MRI, especially gradient-echo sequences, is the most sensitive test for cavernous cerebral malformations detection. The characteristic image is “popcorn”, with a well-defined reticulated nucleus, heterogeneous signal due to blood in different stages, and a hypointense rim of hemosiderin.3 Most cavernous cerebral malformations are supratentorial, although they can also be found in the brainstem and spinal cord.3

As far as we know, this is the first Indian case of probable familial solitary cavernous cerebral malformation associated with autosomal dominant polycystic kidney disease presenting with cerebellopontine angle syndrome as a new clinical and radiological manifestation.

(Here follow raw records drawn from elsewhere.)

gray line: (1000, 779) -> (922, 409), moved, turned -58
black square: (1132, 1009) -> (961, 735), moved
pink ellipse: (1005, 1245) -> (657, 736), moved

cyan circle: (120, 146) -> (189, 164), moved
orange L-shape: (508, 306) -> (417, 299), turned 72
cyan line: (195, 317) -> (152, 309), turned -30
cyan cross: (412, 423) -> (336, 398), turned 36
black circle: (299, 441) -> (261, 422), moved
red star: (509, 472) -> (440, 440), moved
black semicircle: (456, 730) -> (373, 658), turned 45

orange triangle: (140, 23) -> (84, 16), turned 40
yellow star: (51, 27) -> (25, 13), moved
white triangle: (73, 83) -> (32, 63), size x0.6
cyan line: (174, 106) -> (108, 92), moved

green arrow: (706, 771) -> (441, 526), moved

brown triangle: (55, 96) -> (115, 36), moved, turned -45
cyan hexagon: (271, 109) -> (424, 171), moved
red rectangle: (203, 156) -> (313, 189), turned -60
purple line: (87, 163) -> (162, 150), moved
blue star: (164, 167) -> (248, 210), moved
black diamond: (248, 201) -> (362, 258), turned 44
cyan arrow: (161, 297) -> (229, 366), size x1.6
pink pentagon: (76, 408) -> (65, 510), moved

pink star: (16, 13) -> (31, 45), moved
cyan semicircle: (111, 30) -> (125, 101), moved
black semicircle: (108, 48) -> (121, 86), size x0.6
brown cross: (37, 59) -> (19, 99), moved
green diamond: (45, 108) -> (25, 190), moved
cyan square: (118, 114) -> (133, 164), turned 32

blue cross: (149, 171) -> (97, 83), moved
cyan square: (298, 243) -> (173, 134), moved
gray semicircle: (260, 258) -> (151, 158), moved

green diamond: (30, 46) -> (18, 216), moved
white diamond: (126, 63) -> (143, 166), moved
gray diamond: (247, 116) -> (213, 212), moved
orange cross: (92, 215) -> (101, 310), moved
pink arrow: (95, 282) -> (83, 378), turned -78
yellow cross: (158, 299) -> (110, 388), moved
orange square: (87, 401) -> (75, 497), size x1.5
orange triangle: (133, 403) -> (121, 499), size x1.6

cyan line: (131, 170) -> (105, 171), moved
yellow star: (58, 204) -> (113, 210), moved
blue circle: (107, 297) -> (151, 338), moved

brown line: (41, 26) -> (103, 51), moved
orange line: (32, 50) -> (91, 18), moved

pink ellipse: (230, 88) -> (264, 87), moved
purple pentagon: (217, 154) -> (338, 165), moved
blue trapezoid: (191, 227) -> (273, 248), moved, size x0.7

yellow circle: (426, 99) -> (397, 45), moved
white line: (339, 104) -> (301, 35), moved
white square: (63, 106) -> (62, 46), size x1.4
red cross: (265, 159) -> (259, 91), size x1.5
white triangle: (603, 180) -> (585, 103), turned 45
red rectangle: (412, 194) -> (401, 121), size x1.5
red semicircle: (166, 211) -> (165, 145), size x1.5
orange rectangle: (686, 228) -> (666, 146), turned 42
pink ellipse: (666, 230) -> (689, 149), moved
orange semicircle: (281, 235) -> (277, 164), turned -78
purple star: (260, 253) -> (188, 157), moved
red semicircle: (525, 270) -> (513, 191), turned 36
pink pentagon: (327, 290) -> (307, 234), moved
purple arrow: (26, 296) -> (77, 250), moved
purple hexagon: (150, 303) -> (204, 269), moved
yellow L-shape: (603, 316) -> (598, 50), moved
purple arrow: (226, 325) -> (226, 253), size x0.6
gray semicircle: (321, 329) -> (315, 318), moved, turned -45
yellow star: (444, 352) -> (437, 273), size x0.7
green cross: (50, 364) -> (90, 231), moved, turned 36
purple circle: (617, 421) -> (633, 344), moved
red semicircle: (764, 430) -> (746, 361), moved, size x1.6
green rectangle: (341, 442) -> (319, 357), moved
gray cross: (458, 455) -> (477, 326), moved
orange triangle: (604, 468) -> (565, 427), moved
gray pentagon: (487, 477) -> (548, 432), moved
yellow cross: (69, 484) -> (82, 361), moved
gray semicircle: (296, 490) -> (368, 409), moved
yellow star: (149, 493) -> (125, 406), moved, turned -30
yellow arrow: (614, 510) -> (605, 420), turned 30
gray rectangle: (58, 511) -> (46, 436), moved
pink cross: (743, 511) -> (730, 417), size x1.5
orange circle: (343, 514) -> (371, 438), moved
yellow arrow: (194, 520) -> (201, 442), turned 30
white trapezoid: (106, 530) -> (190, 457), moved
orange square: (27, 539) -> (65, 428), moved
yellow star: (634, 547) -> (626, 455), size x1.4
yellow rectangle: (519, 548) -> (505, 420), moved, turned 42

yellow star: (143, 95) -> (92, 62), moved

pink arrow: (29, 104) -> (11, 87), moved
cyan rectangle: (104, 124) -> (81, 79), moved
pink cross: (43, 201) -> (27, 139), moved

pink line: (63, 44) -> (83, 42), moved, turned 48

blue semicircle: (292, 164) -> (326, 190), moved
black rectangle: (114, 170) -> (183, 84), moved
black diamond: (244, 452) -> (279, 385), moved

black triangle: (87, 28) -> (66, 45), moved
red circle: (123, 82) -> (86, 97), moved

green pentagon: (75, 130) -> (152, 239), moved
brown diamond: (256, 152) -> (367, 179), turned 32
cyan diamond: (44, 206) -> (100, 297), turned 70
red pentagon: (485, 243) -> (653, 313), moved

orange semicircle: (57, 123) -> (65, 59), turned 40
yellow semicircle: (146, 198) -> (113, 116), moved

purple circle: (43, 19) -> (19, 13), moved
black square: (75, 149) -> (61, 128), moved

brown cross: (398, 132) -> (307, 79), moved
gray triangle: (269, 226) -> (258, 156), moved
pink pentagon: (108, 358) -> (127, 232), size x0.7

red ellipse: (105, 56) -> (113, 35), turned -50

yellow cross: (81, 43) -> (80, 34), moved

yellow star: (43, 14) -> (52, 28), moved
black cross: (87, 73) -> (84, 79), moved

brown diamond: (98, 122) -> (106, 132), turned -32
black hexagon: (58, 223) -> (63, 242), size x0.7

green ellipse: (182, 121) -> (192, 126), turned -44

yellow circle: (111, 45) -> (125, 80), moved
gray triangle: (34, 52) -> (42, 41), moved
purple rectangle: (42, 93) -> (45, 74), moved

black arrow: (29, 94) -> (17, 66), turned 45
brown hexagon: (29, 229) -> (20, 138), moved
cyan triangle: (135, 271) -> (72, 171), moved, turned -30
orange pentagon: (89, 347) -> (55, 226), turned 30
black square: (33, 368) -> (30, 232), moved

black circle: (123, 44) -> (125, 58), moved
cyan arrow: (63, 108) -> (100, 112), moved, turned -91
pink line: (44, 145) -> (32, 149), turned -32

The hypothesis of the 2-hit mechanism or “in 2 steps” has gained importance in recent studies on cavernous cerebral malformations pathogenesis: the loss or mutation of the 2 alleles of the gene would be necessary to suffer from the disease.1–3 New data derived from clinical research using molecular genetics and advanced imaging techniques have enhanced tools for assessing the diagnosis and prognosis of patients with autosomal dominant polycystic kidney disease and cavernous cerebral malformations and their families.1,6

It is essential to carry out the genetic study and radiological follow-up of possible asymptomatic carriers with relatives affected by familial or sporadic multiple cavernomatosis to study new genetic alterations, clinical follow-up, and early treatment since it improves neurological symptoms. It contributes to a better prognosis of this potentially life-threatening treatable illness. Nevertheless, the major limitation of this study is not having performed the genetic confirmation because of limited financial resources.